Take those surplus nuts and put them in a Seal-A-Meal vaccum pack and freeze them until you need them. Don't cook them first. They lose a little texture quality but will keep for a year or so. DON"T just freeze them or they will freezer burn.

leeinwa
 
So after my epic chestnut failure a few months ago I am going to get back on the horse and do another. This time I'm going to use sorghum syrup instead of just corn sugar as my other fermentable and hope it doesn't over attenuate. I'm going to do a pale ale.

*5 Gallons*

5lbs Light Roasted Chestnut Chips
6lbs Sorghum Syrup

2oz East Kent Goldings (60min)
1oz East Kent Goldings (30min)
1oz East Kent Goldings (1min)

Danstar Nottingham Yeast

Does this sound like it could make a decent beer? I don't have any calculators to figure out the IBUs on it so if someone could run those numbers for me that would be awesome. Also, how long do sorghum beers take to age to get rid of their off flavors?
 
So after my epic chestnut failure a few months ago I am going to get back on the horse and do another. This time I'm going to use sorghum syrup instead of just corn sugar as my other fermentable and hope it doesn't over attenuate. I'm going to do a pale ale.

*5 Gallons*

5lbs Light Roasted Chestnut Chips
6lbs Sorghum Syrup

2oz East Kent Goldings (60min)
1oz East Kent Goldings (30min)
1oz East Kent Goldings (1min)

Danstar Nottingham Yeast

Does this sound like it could make a decent beer? I don't have any calculators to figure out the IBUs on it so if someone could run those numbers for me that would be awesome. Also, how long do sorghum beers take to age to get rid of their off flavors?

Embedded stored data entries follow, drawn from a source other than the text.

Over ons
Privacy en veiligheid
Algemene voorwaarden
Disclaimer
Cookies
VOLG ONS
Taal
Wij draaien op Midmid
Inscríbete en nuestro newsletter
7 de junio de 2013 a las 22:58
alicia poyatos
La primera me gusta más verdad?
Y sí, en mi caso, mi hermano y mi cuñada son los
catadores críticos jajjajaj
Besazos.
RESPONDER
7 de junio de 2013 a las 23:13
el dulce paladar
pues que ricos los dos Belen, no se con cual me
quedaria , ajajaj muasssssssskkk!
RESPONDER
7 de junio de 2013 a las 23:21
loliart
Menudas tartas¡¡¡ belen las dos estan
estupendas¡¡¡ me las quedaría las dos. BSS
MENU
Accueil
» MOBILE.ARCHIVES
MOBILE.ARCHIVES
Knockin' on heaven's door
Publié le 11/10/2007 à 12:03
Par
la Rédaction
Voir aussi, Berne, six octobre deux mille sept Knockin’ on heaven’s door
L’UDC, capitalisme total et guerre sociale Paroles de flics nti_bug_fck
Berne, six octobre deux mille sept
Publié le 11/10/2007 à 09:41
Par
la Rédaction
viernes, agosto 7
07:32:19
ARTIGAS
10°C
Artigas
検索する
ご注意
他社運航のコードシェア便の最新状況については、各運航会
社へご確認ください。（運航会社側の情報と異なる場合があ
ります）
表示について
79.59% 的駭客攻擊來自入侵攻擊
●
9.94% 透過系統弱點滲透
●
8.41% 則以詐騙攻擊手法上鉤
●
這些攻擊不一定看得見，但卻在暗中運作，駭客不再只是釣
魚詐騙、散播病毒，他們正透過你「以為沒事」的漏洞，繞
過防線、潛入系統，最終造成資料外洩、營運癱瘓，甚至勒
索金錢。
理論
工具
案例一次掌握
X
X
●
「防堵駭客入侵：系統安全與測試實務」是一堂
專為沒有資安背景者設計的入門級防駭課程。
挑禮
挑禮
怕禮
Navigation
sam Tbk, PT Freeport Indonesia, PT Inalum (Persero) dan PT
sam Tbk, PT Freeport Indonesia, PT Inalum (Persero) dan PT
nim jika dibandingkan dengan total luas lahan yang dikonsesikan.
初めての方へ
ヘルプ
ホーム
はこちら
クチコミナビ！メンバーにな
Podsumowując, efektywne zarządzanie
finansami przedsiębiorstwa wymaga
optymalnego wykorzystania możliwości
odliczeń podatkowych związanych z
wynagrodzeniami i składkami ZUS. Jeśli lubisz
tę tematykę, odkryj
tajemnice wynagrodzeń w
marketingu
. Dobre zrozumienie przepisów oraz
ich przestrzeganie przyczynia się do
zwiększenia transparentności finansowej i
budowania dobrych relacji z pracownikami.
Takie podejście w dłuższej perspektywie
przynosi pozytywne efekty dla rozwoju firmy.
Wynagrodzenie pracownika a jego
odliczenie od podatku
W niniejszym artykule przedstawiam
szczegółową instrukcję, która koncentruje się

I don't know what style you're going for, or just how much gravity you are going to get from the chestnuts, but it sounds like this is going to be a fairly big beer.
 
Well I said in the post I was aiming for a pale ale but if you think it will be big I can always half the sorghum and go for a smaller beer.
 
Well I said in the post I was aiming for a pale ale but if you think it will be big I can always half the sorghum and go for a smaller beer.
Don't know how I missed that pale ale part.
That amount of sorghum should net you an initial gravity of 1.044. In a previous post, someone mentions that 2.2 lbs of raw, whole chestnuts in .8 gallons of water gave him a gravity of 1.017, (removing as much of the shells as he could left him with .8 lbs). So, if your chestnuts are whole, you should get a gravity of 1.009 from the chestnuts (assuming you get the same conversion % he did.)